Find the string "Silkscreen" in the entries and copy each line that has it.
######
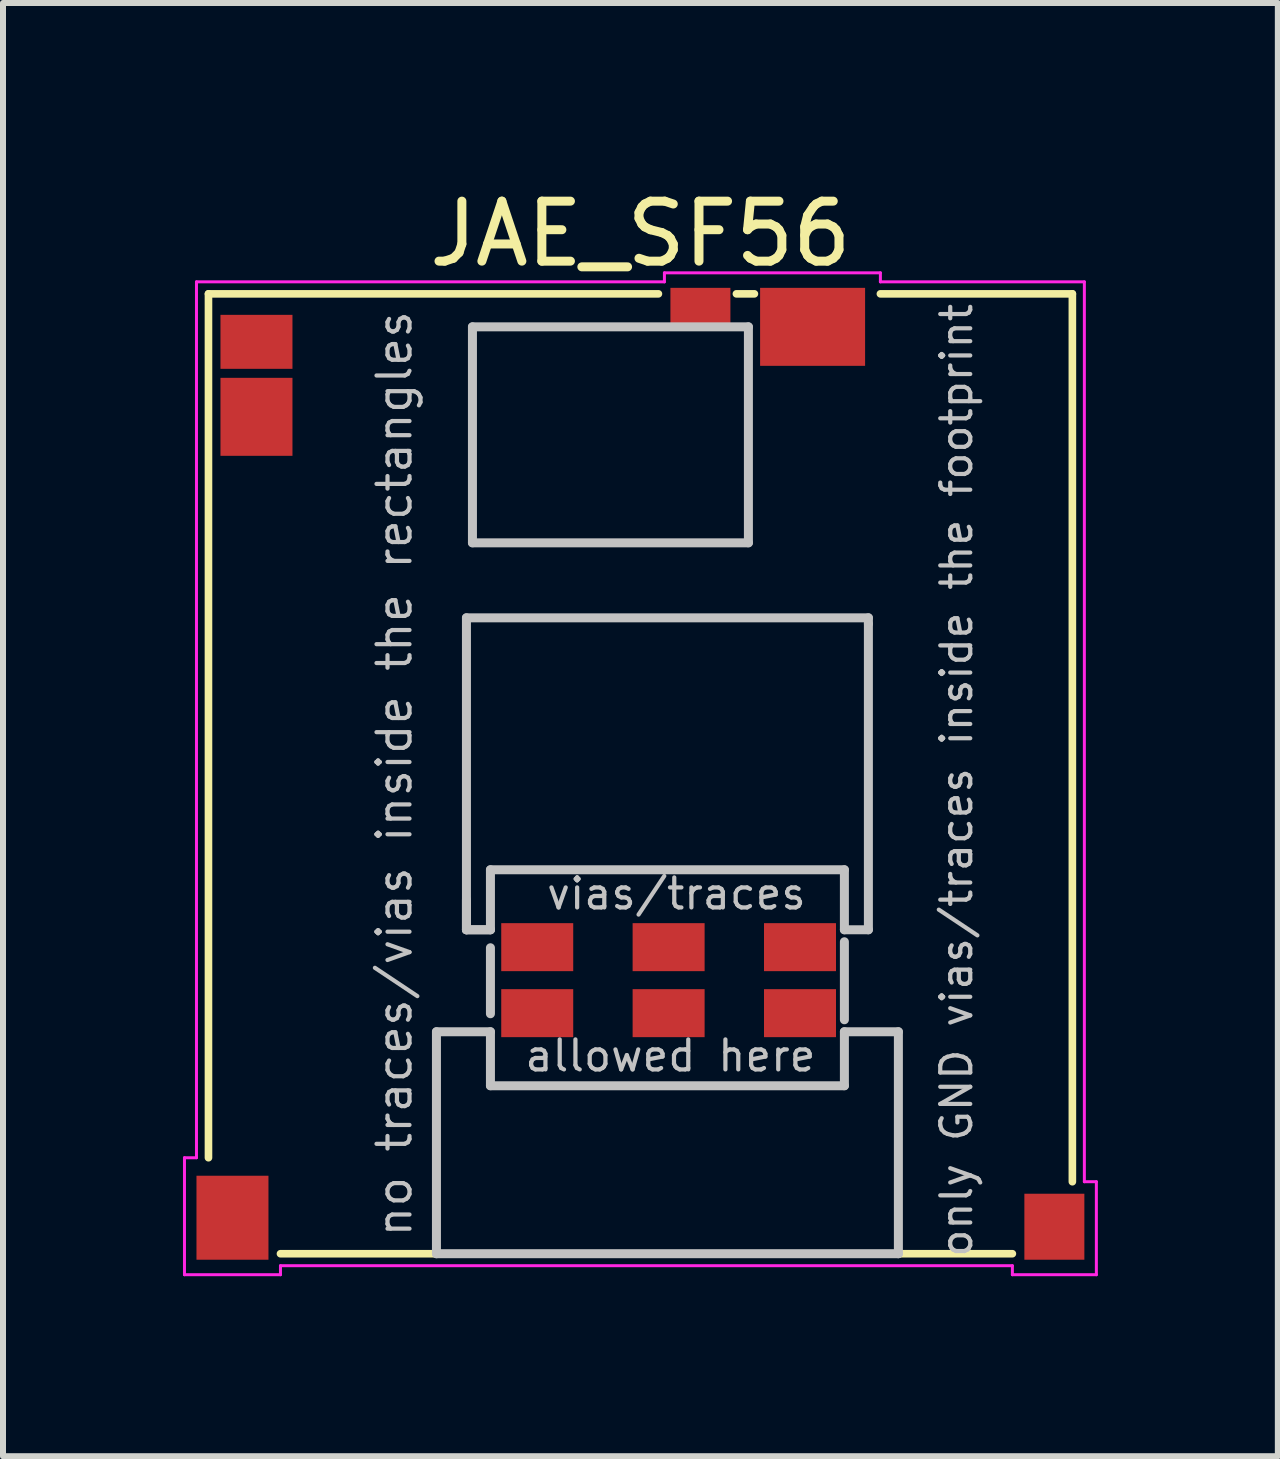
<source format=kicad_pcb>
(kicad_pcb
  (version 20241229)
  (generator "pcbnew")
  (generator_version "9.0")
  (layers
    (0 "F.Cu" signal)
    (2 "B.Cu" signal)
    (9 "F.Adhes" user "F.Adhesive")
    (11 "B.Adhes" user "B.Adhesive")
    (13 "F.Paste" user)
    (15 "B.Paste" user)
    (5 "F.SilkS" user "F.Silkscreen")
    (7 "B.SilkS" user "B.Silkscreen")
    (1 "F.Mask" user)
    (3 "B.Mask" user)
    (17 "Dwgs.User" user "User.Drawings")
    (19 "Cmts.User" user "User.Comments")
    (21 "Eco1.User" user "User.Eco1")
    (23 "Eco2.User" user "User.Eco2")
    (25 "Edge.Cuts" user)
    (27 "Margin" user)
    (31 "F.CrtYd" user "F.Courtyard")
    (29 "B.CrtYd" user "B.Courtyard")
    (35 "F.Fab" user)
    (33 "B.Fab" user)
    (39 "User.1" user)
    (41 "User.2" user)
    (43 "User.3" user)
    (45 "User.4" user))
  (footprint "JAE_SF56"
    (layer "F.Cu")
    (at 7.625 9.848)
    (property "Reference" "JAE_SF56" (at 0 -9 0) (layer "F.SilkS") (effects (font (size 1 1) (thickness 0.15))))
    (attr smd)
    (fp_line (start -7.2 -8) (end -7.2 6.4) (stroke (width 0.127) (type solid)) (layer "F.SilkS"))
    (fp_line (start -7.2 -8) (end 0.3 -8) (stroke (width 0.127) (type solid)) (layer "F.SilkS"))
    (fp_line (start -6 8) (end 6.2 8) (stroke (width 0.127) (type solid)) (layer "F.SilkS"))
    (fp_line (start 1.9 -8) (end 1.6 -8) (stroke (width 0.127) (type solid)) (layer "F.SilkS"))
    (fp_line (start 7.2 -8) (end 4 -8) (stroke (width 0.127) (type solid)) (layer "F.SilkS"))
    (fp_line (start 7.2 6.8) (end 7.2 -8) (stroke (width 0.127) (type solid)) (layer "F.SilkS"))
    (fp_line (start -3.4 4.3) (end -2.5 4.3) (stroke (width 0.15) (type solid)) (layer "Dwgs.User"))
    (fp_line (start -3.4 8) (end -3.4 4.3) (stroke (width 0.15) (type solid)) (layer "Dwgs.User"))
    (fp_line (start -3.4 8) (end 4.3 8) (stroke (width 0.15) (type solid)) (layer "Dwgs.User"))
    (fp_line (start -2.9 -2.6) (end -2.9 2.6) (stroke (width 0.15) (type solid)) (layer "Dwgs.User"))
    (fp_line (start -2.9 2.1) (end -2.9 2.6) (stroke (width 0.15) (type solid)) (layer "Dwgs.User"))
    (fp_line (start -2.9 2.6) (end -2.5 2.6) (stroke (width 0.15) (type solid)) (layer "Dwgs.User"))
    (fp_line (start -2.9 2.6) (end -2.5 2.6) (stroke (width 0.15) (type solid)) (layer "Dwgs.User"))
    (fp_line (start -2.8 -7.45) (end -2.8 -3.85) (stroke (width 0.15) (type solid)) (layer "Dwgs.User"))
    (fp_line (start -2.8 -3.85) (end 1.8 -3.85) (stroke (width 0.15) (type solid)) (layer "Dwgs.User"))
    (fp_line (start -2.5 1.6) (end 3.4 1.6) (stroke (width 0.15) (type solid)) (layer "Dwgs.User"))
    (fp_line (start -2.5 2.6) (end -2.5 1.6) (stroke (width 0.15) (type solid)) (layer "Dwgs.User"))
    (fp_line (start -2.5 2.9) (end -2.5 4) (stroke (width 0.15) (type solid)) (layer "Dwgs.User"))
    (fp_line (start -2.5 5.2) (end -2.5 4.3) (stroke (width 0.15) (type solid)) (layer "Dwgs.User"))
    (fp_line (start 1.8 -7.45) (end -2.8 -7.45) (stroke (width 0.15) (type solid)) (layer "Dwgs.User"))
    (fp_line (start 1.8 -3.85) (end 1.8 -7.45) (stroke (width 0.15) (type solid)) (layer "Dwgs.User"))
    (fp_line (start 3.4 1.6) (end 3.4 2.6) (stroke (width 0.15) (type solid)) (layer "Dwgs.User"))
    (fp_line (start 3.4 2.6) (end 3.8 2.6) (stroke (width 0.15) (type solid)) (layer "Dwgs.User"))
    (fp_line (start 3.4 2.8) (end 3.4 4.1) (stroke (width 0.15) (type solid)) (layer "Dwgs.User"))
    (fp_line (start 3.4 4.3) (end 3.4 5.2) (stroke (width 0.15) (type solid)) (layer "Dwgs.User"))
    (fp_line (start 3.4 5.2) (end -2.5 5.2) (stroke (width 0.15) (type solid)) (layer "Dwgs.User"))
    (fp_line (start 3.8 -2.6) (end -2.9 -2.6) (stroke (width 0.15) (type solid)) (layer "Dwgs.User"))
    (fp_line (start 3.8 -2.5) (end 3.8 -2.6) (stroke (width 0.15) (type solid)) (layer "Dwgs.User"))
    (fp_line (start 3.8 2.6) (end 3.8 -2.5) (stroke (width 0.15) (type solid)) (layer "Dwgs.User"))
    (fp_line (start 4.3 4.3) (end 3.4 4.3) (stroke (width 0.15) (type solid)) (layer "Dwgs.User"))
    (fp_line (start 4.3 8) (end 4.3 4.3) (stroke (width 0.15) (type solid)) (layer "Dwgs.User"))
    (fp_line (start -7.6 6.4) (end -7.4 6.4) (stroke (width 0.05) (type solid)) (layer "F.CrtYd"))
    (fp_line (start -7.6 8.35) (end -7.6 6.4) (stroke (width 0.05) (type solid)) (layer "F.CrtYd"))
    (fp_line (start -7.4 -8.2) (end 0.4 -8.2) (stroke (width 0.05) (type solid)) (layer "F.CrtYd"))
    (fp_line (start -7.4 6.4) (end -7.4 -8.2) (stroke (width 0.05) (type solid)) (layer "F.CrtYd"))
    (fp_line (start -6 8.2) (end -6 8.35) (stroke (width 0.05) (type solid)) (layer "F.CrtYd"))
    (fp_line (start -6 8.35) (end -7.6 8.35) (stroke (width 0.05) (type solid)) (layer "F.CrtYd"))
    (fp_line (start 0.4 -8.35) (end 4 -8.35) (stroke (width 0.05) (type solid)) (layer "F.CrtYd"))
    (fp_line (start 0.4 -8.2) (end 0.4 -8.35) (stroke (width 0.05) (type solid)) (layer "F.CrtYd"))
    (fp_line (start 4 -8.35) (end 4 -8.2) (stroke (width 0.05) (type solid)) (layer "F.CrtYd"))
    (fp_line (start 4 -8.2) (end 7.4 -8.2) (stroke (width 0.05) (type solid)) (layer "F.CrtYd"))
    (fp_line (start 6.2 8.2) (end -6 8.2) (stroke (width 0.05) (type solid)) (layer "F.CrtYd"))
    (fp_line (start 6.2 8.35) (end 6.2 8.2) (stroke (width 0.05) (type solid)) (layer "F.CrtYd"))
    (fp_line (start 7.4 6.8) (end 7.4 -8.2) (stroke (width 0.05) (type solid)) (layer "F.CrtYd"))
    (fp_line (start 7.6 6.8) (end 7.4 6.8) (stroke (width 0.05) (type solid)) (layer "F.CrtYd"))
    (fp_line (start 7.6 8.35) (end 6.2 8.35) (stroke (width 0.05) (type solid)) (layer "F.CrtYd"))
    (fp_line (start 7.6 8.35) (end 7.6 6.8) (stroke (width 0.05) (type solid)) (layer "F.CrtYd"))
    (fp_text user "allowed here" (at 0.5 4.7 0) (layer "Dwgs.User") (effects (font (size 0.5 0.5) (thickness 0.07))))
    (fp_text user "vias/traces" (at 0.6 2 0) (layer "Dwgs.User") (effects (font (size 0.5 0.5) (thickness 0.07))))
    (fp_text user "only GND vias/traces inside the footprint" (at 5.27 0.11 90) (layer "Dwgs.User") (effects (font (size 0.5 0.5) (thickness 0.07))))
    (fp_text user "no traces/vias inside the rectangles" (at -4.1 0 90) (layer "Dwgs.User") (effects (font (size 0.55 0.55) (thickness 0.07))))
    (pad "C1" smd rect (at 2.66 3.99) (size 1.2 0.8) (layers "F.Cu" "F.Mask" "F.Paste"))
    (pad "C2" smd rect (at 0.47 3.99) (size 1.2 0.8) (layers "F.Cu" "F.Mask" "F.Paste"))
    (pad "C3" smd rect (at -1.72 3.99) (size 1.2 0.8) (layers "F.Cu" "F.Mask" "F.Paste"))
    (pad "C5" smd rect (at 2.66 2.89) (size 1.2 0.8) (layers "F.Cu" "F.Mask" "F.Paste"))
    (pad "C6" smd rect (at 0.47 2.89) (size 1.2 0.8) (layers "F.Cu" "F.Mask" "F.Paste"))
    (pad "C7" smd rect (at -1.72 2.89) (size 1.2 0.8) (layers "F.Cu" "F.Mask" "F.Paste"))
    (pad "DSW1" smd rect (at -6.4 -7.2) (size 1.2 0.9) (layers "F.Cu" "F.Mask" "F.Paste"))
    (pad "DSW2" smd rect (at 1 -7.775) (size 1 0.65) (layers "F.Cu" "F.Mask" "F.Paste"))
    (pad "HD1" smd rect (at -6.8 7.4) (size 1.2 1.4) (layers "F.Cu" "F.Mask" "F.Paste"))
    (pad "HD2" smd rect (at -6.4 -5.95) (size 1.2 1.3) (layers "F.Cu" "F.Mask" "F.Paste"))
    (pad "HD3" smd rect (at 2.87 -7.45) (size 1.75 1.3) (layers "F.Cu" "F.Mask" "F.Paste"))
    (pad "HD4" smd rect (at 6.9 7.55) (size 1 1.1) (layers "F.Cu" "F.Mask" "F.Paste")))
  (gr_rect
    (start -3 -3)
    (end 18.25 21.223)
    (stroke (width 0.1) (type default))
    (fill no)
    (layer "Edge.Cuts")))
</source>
######
**Completed exercise:**
    (5 "F.SilkS" user "F.Silkscreen")
    (7 "B.SilkS" user "B.Silkscreen")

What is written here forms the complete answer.